“I’m … Clarissa, I’m so glad for you.” And she was, honestly. She was also honestly worried about what that meant for the school and her job.
Clever enough to read Diana’s reaction, Clarissa said, “I’ve no doubt your job is entirely secure, if you want it. I’ve offered the post of headmaster to Joshua Murray. He’s accepted.”
Diana swung her attention back to the lawn. As if he could hear them, or guess what they were saying, Joshua paused in his play with the boys and raised a hand in acknowledgment. Diana didn’t have to see his eyes to know what she would find in them: desire and amusement and love, wrapped all together in the man she had agreed just yesterday to marry.
“May I ask you a question, Diana?”
“Of course.” She braced herself, for talking with Clarissa was a bit like being at sea—one never knew where the next wave was coming from, or how hard it would hit.
“All of those tricks played on you last autumn—the knocking and the breaking things and the scratches on your neck—”
Joshua must have told her about that, for Diana never had.
“—who do you think was responsible?”
“That’s very nicely phrased,” Diana said. “It could cover almost any answer among the living or the dead.”
“I’ll admit I cannot reconcile those actions with the stories of the ghost boy who just wanted someone to hide with him.”
“No,” Diana said. “I don’t think it was him. I think …” She wondered how best to explain. “You once had the same experience I did, in the medieval solar, right? That feeling of being overtaken by someone else’s panic? It was a woman, I’m quite sure, a woman who was afraid for her son. I can’t imagine why she should have disliked me so much or considered me a threat, but I’m fairly sure she was the one trying to drive me out of Havencross. I just can’t figure out why.”
Clarissa looked at her oddly. “If you remember your experience in the solar, then you remember counting the horsemen and looking for a banner to identify them.”
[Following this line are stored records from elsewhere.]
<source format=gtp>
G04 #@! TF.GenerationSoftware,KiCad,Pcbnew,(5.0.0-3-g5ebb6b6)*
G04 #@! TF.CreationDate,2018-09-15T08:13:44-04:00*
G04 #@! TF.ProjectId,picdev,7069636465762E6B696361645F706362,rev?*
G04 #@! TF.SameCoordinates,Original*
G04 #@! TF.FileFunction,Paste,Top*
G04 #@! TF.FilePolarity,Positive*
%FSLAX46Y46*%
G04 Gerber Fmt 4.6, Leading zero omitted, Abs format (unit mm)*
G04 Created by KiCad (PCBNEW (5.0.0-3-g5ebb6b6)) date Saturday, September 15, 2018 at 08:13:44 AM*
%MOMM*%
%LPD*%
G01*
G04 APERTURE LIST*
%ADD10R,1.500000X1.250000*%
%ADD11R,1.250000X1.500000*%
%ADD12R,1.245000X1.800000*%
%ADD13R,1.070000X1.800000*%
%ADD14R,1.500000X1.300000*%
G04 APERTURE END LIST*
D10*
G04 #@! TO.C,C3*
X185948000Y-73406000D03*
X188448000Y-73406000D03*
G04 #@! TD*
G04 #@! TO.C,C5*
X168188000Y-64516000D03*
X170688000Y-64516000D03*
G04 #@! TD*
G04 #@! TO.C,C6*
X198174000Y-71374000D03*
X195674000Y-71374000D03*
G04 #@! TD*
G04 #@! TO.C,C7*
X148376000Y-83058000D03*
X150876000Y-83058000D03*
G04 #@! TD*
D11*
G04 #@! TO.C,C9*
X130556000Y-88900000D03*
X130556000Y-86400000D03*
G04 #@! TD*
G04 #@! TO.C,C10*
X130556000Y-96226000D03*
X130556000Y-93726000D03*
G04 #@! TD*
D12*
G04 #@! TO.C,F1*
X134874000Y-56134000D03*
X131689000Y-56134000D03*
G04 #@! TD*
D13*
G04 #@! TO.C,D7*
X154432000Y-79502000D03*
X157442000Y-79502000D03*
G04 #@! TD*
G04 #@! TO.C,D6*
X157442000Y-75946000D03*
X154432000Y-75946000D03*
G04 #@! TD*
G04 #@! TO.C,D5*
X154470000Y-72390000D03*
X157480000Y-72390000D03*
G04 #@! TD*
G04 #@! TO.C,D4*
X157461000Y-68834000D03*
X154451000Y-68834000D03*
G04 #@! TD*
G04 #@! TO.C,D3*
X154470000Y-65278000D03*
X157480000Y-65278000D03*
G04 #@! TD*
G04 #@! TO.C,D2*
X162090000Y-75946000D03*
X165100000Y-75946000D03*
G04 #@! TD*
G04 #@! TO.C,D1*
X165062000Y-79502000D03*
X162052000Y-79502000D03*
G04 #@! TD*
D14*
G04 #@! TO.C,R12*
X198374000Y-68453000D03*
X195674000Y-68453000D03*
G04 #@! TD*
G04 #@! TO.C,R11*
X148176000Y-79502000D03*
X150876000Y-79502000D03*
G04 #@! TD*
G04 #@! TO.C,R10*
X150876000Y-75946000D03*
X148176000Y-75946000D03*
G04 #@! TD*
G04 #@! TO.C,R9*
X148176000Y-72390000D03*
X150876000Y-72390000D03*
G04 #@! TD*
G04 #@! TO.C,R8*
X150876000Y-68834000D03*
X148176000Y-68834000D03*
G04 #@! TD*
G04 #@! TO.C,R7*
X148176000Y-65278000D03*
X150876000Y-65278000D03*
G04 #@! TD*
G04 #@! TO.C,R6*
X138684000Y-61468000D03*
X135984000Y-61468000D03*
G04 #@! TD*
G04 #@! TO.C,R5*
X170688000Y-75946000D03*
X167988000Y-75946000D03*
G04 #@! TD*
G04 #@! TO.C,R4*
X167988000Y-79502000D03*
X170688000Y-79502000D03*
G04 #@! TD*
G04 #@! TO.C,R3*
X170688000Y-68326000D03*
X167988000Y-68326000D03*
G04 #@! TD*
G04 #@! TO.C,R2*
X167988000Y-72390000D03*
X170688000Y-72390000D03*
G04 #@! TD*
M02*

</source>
“Warwick,” Diana said. “Which alone tells you something, because I wouldn’t have had the least idea who Warwick was or what his banner looked like before then.”
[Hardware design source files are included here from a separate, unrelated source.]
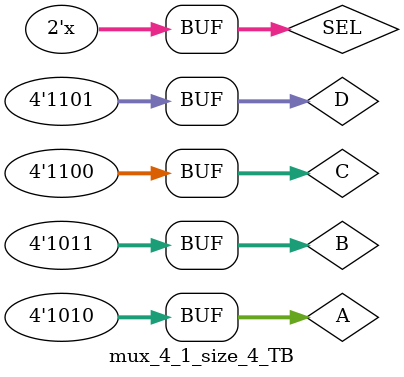
<source format=v>
`timescale 1ns / 1ps


module mux_4_1_size_4_TB();

reg [3:0] A,B,C,D;
reg [1:0] SEL;
wire [3:0] Y;

mux_4_1_size_4 UUT(.A(A),.B(B),.C(C),.D(D),.Y(Y),.SEL(SEL));

initial
    begin
    A = 4'hA; 
    B = 4'hB;
    C = 4'hC;
    D = 4'hD; 
    SEL = 2'b00;
end

always
    begin
        #10 SEL = SEL + 1'b1;
    end
    


endmodule

</source>
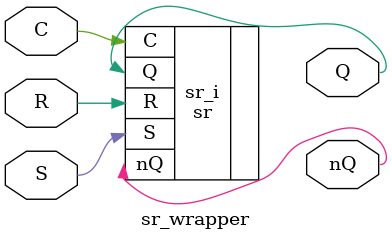
<source format=v>
`timescale 1 ps / 1 ps

module sr_wrapper
   (C,
    Q,
    R,
    S,
    nQ);
  input C;
  output Q;
  input R;
  input S;
  output nQ;

  wire C;
  wire Q;
  wire R;
  wire S;
  wire nQ;

  sr sr_i
       (.C(C),
        .Q(Q),
        .R(R),
        .S(S),
        .nQ(nQ));
endmodule

</source>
“The bear and ragged staff,” Clarissa said, her expression far away. “The kingmaker, the Earl of Warwick. Quite clearly, from the terror we were both seized by, an enemy to that ghostly lady. And just today I finally realized why her enmity transferred to you.”
Diana arched an eyebrow. “You have my attention.”
When Clarissa smiled, she looked like the carefree schoolgirl she had never been. “Don’t you remember me asking you, the day we met, if you had relations in the North? Warwick is a title, not a name.”
The answer was just out of Diana’s reach, she must know what the kingmaker’s name had been …
With unaccustomed humor, Clarissa finished. “The Earl of Warwick’s name was Richard Neville.”
Diana blinked. And blinked again. And slowly said, “Are you telling me I made an enemy of a ghost because my last name is Neville? Because whoever-she-was thought me a threat?” But even as she spoke she remembered the night the tricks had stopped for good. It was the night she’d gone into the tunnel after Austin—but before that, she’d found her bedroom destroyed and had broken down, begging to be left alone until at least she’d saved the boys she could.
Was that what had stopped the ghostly lady? The realization that Diana was not a threat to the boys?
She shook her head. This was much too esoteric for her. She would keep to the world of observable symptoms, diagnosable problems, the lovely man she was going to marry, and the complicated woman next to her who had somehow become her friend.
“Miss Somersby, Miss Neville, look!” Austin Willis pointed the camera at the two of them, and Diana smiled at the future.
CHAPTER FORTY-FOUR
NED MURRAY
MARCH 1490
The horseman reined in on the bank of the river and stared across at the gray stone house. His cousin, Graham, who’d jumped at the chance to escape Carlisle for a day of riding and drinking outdoors, grunted.
“We’ll nae be crossing that today,” Graham said.
There had been a bridge here, once. No longer. But he didn’t need to cross the river to examine the house at closer range. All he had to do was shut his eyes and he could see the house as he remembered it: the grandest, strongest house in the North, the encircling wall tall and thick, the double gate swinging open into a forecourt busy with grooms and maids and men-at-arms, the indoors walled with tapestries and fresh rushes underfoot, the solar on the third floor, from where all the surrounding countryside could be seen. From where, if she were watching, the lady of the house could see him now.
Graham had whistled the dog after him and took his horse to explore farther upstream. Ned remained mounted, remembering.
When he’d realized that he would be in Carlisle twenty years to the day after he’d fled, he knew he had to return. Finally. He’d been back and forth across the border dozens of times in his adulthood without any desire to look upon his home. He knew it was abandoned. He knew it was held by the crown “in the interest of a proven heir to the previous owner, Lady Ismay Deacon.” But he had been taught to distrust crowns, especially the English one that changed hands like hot coals.